Wider will get you more leverage and should give you easier control of the front. The only way to determine what is better is to figure out what you like more. It'll either feel fine and normal to you after a while or drive you insane.


----------



## iliveonnitro

When I switched from 42 to 40, it felt very weird for a month or so. Like you said, sprinting was just awkward. You'll get used to it.

Eventually, you'll really like that you can be more aero.


----------



## rocco

G A /\/\ /\/\ A said:


> Is there some sort of rule of thumb for selecting handlebar width



Yes... How wide are your shoulders from rotator to rotator? The center to center width of your bars should be the same as or just slightly wider than your shoulder width measurement. 

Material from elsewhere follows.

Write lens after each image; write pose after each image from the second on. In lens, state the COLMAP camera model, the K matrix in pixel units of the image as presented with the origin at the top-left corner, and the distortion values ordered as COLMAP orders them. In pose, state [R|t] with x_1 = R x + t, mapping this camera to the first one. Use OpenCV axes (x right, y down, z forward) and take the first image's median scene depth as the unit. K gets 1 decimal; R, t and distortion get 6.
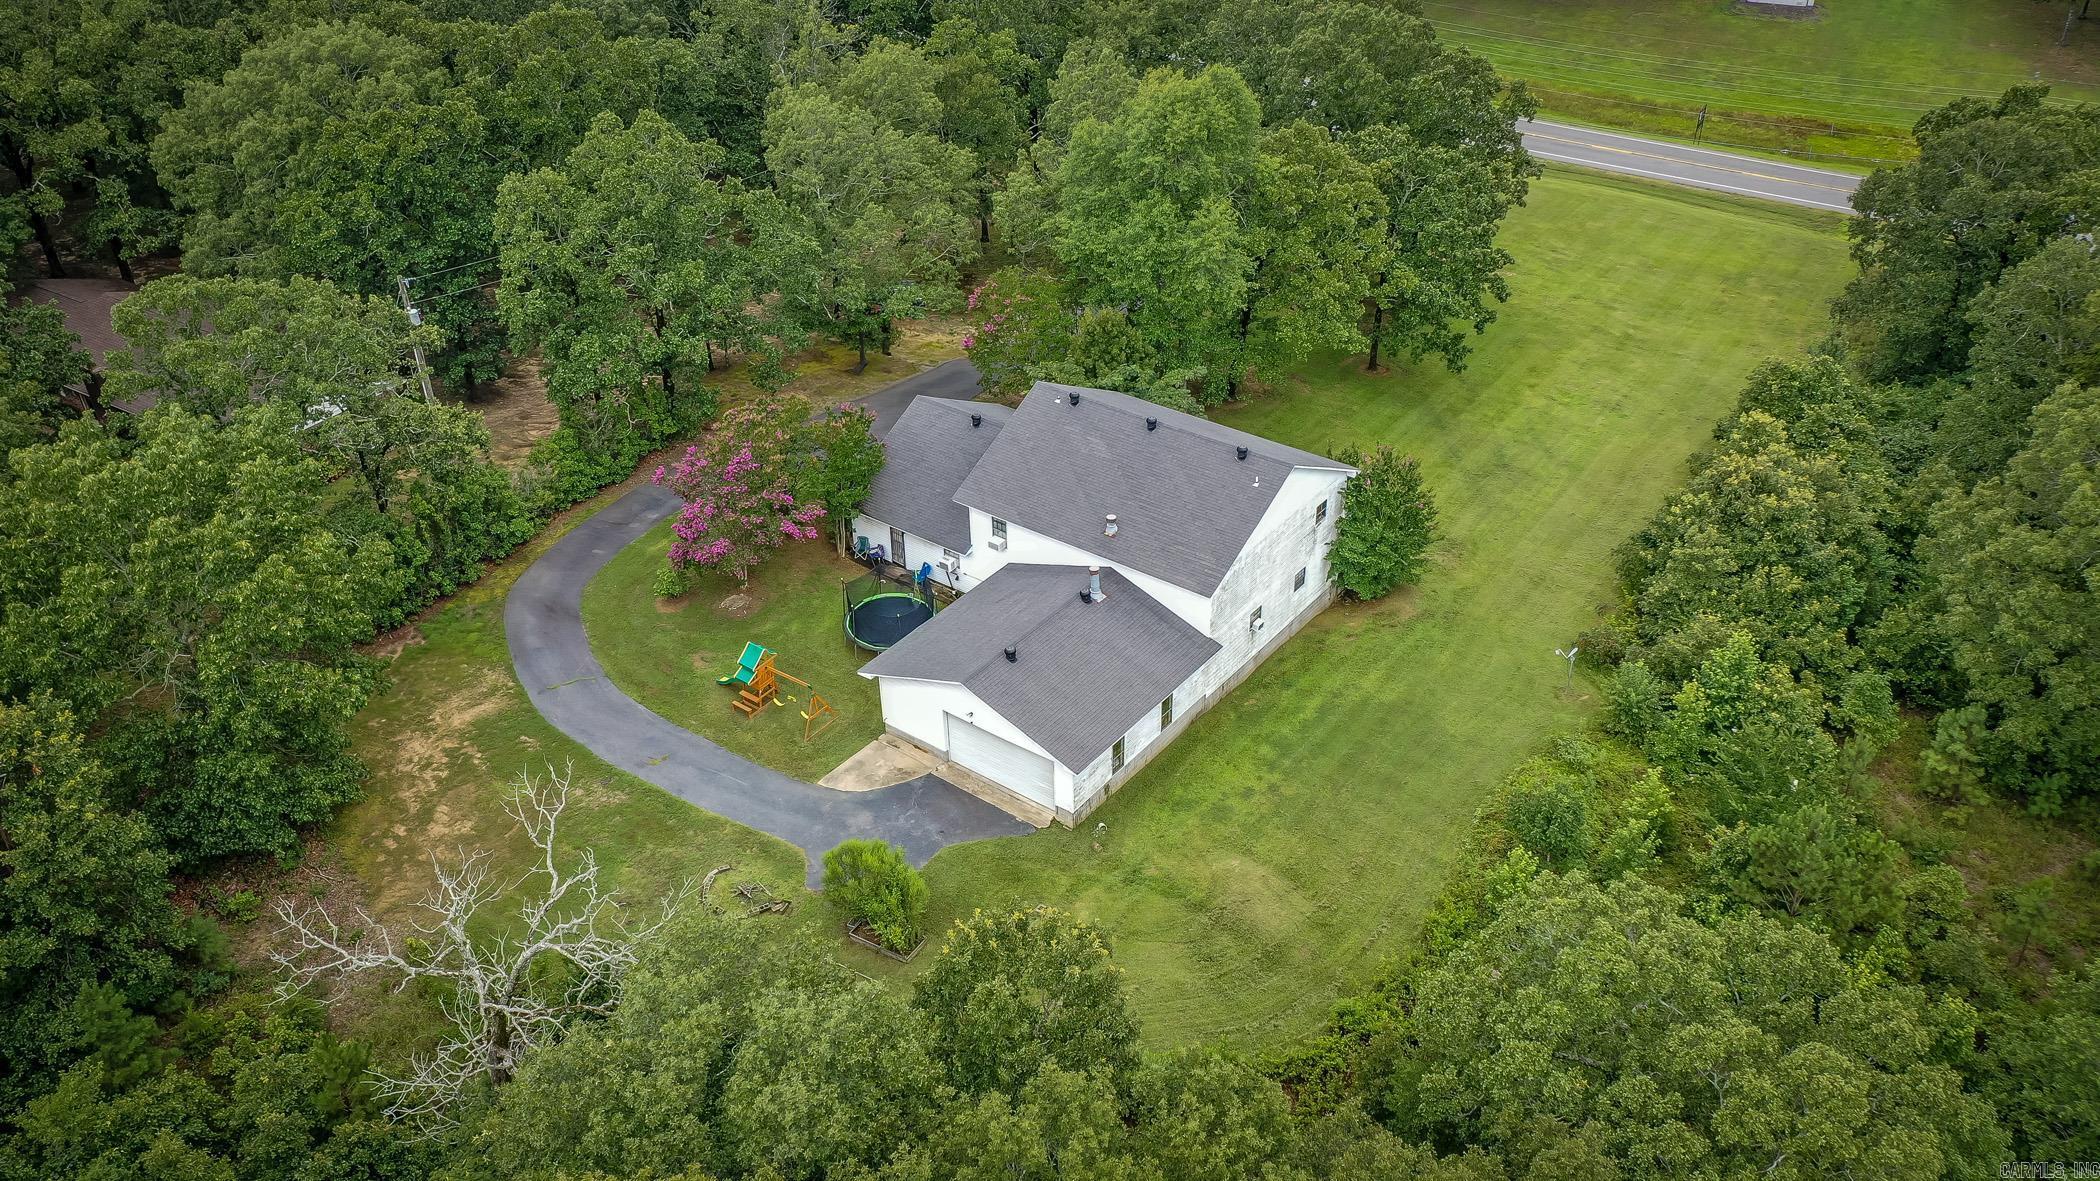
lens RADIAL K [[1853.4, 0, 1050.0], [0, 1853.4, 590.5], [0, 0, 1]] dist [0.055698, 0.003188]
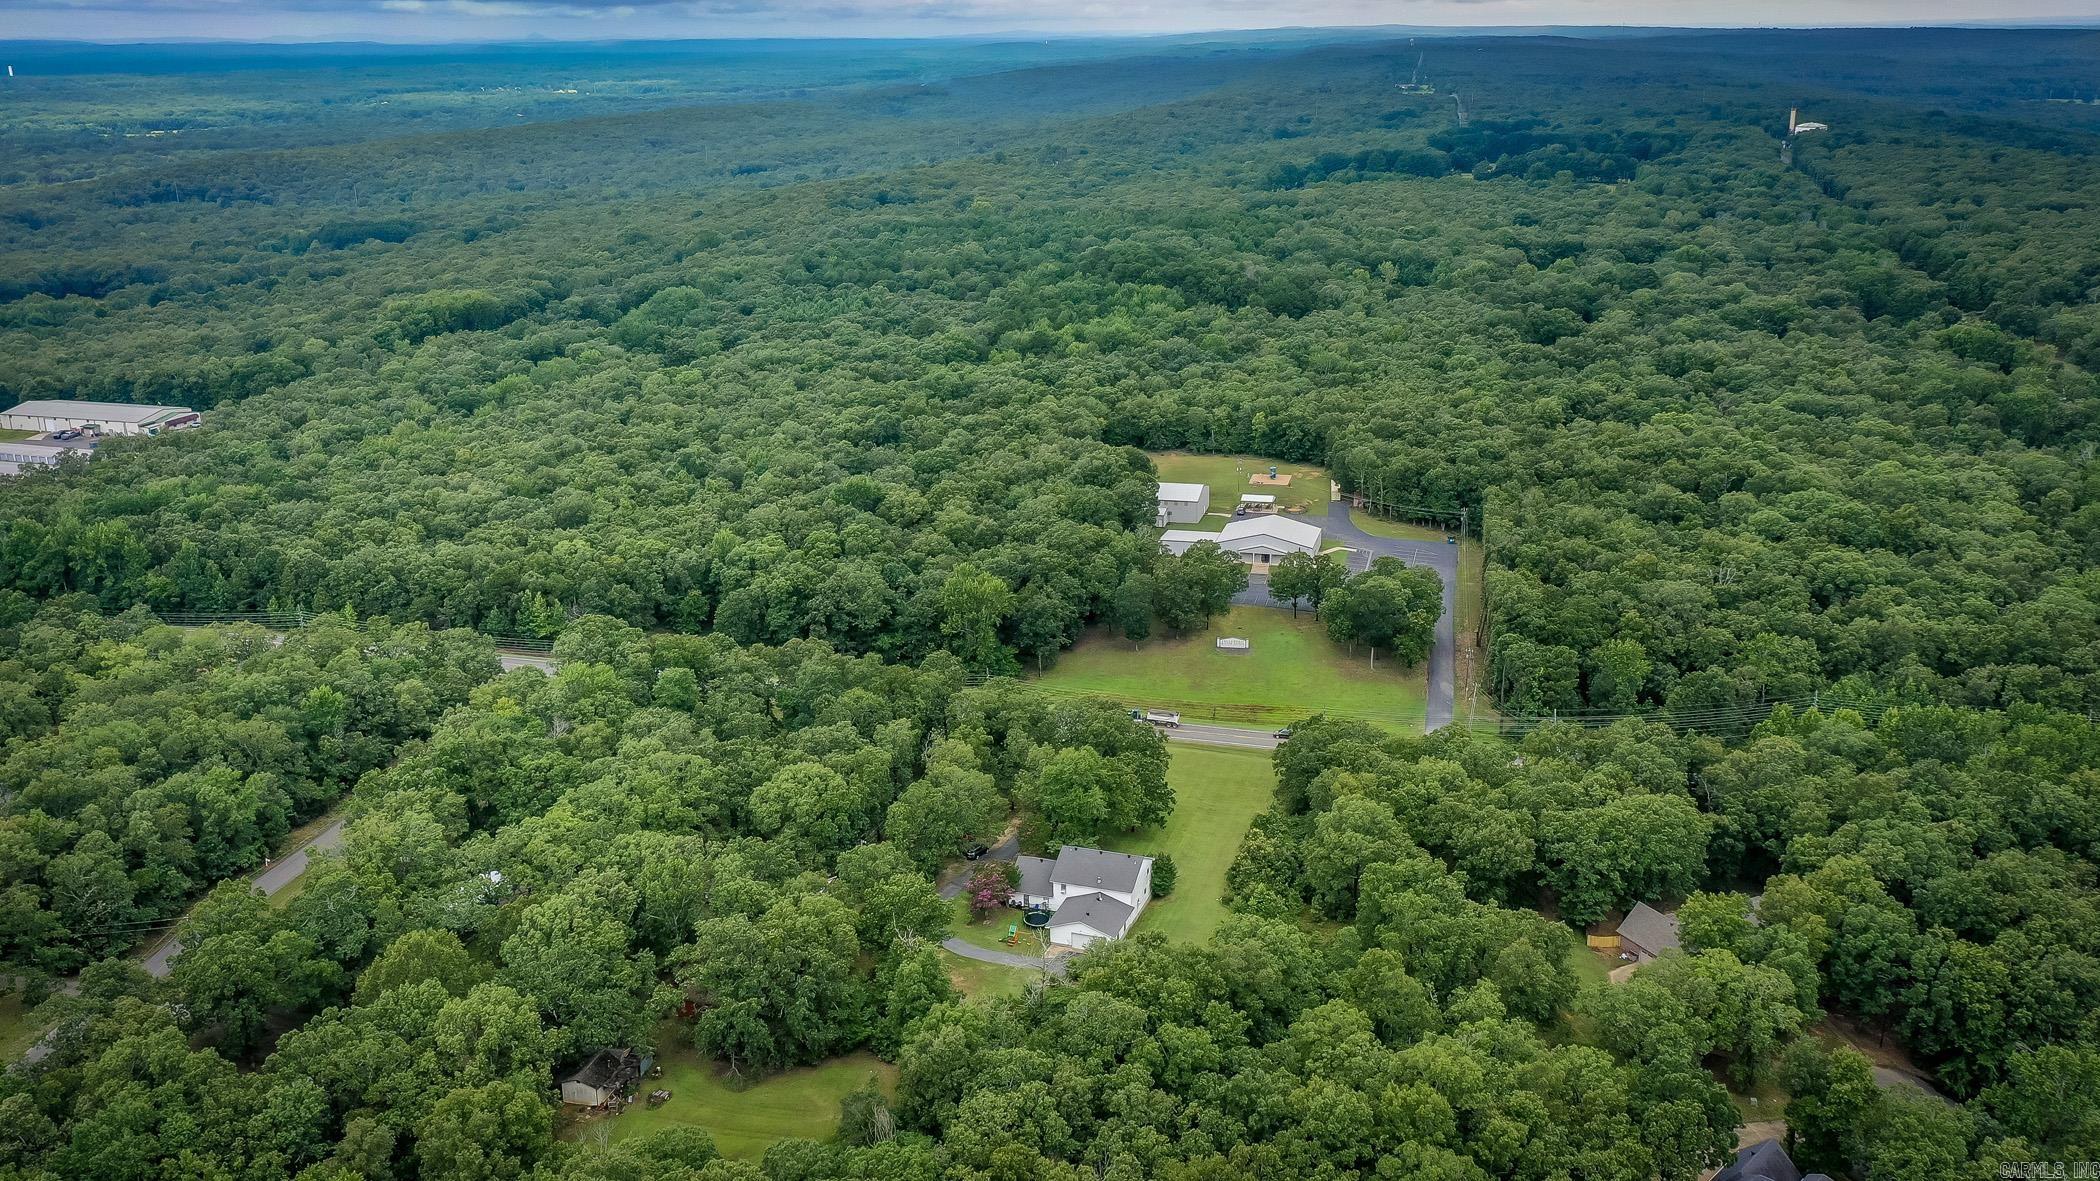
lens RADIAL K [[1853.4, 0, 1050.0], [0, 1853.4, 590.5], [0, 0, 1]] dist [0.055698, 0.003188]
pose [[0.962151, -0.096557, 0.254837, -0.852566], [0.159233, 0.958079, -0.238181, 0.249354], [-0.221156, 0.269745, 0.937191, -2.343896]]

Wider bars provide better leverage for sprinting and climbing out of the saddle plus they help keep the chest area more open for better breathing. On the other hand wider bars can cause a slight aerodynamic disadvantage.


----------



## DirtTurtle

I'll be entering the 40cm bars as soon as i get the cash (put my bars up 50% for a bling carbon look). I choose the step down method from 44cm (my dads bars not my choice) down to 42 now, which use to feel narrow now feel still too wide considering i should be riding 40s. I think nitro is a bit bigger bloke than i am, as long as your are not massive 42's should be quite fine, just takes a while to trick the brain in2 not worrying about the new bars.


----------



## atimido

I always heard that you should use the measurement between the two bone "points" (acromion) on top of each clavicle. You should measure around your back and choose the closest width handlebar. It worked for me...


----------